Page-level text extractions:

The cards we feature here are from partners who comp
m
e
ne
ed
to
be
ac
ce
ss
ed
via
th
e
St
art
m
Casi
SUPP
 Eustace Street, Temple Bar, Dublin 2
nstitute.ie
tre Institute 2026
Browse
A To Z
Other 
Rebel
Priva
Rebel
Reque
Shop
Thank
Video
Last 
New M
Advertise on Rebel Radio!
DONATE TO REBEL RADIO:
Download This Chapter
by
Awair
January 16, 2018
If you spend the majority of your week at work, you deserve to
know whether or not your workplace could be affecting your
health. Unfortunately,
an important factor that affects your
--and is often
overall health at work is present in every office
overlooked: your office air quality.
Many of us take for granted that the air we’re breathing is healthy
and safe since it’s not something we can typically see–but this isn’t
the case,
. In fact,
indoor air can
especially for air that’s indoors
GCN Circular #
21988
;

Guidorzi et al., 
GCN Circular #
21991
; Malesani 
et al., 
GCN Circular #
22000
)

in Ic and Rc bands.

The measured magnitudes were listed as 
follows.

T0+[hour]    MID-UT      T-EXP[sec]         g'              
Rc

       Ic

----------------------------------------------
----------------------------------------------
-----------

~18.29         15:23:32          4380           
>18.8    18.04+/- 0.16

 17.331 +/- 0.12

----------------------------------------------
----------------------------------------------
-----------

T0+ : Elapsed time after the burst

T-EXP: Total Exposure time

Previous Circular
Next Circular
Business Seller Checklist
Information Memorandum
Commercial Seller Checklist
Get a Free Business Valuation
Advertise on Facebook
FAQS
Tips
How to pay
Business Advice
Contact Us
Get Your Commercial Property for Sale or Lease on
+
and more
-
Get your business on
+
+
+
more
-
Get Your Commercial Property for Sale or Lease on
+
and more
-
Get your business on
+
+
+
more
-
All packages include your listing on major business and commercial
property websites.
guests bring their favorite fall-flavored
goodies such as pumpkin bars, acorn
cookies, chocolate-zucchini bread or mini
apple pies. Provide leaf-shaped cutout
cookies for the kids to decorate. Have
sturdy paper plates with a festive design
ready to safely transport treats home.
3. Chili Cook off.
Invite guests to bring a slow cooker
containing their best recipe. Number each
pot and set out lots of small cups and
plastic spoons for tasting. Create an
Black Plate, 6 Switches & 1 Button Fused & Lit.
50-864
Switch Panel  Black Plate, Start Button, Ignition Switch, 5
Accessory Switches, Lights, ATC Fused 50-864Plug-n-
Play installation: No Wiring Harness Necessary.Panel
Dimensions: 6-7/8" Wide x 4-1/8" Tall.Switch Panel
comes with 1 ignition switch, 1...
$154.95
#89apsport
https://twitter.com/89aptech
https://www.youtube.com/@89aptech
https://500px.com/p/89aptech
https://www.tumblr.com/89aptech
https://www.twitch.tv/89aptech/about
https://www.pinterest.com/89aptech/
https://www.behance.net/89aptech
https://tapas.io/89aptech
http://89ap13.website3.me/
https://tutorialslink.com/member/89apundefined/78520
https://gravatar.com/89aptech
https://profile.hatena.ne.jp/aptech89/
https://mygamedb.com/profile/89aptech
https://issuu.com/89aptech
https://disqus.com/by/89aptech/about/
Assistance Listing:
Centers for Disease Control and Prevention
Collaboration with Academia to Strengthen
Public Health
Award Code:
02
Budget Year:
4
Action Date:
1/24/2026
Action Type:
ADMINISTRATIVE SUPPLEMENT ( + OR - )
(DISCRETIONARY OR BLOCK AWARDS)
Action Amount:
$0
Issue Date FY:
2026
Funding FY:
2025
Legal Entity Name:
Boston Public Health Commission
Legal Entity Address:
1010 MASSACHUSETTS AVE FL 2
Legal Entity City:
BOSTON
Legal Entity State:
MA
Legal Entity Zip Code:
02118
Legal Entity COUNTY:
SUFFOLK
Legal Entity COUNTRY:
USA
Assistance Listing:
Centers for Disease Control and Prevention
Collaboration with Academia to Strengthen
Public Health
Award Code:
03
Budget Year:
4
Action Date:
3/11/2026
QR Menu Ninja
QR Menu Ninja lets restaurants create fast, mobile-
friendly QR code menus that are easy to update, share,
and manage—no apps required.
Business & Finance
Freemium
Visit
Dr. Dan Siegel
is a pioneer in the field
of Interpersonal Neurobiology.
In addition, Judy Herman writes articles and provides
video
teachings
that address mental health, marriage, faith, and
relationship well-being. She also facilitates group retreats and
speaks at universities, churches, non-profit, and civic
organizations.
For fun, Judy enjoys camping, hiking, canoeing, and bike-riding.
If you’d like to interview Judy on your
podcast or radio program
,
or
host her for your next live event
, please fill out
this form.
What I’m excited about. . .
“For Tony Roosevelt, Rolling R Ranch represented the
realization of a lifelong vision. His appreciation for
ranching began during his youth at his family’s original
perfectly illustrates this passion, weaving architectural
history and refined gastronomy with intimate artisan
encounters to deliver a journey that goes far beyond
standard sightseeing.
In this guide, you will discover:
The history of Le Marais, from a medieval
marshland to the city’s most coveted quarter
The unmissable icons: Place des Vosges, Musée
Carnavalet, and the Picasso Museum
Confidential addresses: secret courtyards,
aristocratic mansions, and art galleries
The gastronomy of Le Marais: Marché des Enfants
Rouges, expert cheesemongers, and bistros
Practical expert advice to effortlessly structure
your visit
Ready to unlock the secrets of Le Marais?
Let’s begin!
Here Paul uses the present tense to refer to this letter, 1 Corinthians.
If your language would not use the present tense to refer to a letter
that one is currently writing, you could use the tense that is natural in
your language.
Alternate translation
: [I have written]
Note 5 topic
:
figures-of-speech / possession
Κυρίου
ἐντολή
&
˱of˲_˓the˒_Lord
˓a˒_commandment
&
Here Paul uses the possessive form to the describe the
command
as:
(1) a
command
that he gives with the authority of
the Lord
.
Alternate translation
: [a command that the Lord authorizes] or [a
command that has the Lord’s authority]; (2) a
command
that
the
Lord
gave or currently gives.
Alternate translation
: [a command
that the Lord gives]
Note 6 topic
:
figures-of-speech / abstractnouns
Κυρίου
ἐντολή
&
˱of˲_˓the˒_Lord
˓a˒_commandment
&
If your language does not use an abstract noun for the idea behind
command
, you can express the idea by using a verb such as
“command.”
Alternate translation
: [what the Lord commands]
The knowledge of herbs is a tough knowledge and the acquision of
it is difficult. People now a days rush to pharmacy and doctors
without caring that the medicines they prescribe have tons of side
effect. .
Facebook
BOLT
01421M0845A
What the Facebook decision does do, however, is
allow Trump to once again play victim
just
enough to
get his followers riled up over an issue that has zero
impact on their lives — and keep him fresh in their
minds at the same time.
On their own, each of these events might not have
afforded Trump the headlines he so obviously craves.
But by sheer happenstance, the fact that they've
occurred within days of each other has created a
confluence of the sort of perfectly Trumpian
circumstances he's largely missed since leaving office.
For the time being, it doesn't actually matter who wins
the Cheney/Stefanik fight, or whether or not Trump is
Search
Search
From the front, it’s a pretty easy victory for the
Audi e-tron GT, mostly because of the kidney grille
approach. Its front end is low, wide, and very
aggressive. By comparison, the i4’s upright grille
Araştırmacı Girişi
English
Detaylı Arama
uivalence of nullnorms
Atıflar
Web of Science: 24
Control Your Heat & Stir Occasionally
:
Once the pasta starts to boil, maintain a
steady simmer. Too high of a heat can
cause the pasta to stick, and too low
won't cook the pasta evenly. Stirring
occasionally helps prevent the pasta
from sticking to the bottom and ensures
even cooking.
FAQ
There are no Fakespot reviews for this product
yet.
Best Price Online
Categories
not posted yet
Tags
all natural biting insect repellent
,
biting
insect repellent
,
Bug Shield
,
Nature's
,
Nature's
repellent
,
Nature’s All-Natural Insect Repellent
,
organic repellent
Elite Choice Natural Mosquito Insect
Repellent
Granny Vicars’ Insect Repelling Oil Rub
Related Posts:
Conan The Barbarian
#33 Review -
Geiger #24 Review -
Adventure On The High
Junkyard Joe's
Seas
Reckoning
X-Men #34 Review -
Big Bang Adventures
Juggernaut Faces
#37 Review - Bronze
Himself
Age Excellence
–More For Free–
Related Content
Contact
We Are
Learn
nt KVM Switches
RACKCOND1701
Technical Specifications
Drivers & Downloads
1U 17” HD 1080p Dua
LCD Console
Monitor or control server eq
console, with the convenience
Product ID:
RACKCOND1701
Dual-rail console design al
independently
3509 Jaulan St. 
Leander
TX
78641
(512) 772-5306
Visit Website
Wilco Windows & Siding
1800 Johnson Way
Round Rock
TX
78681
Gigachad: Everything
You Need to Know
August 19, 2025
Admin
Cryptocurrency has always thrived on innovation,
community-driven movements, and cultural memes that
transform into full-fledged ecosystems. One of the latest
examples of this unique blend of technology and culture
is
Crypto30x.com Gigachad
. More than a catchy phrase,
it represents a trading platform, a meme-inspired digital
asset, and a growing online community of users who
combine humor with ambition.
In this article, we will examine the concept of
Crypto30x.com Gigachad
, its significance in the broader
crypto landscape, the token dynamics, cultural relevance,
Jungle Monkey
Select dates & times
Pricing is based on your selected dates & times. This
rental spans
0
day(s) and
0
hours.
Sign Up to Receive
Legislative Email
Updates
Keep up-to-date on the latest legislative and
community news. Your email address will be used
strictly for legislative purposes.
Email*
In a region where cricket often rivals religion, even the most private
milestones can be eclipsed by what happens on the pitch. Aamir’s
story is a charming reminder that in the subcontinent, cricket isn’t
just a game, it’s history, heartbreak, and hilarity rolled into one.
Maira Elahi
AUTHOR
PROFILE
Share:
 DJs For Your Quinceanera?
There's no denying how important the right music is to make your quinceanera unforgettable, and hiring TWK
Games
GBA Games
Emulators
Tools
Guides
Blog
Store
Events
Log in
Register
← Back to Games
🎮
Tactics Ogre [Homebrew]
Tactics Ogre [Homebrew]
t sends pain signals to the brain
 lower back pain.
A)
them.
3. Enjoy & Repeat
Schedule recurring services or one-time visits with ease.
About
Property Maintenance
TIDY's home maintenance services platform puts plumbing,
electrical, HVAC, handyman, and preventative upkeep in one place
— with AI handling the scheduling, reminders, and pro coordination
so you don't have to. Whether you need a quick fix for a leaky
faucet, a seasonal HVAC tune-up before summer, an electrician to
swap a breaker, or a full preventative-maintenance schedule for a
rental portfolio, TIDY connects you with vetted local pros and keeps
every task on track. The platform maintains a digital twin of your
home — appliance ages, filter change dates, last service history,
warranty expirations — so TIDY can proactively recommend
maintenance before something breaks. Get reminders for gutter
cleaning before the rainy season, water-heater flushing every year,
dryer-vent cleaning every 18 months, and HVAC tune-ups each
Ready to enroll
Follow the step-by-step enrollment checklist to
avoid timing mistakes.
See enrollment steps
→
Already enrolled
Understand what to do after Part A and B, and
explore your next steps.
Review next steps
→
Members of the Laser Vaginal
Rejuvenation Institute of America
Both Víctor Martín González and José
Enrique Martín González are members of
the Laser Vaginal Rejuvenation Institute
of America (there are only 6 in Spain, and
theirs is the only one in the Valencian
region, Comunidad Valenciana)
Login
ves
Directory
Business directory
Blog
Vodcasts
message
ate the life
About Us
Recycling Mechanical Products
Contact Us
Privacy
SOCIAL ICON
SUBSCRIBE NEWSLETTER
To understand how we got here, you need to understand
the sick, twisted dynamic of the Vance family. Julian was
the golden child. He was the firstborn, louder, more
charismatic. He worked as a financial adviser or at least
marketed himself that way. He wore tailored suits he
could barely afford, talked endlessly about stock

Work to be completed
The answer must consist of every line above that holds the string "tune", copied exactly.

Task response
faucet, a seasonal HVAC tune-up before summer, an electrician to
dryer-vent cleaning every 18 months, and HVAC tune-ups each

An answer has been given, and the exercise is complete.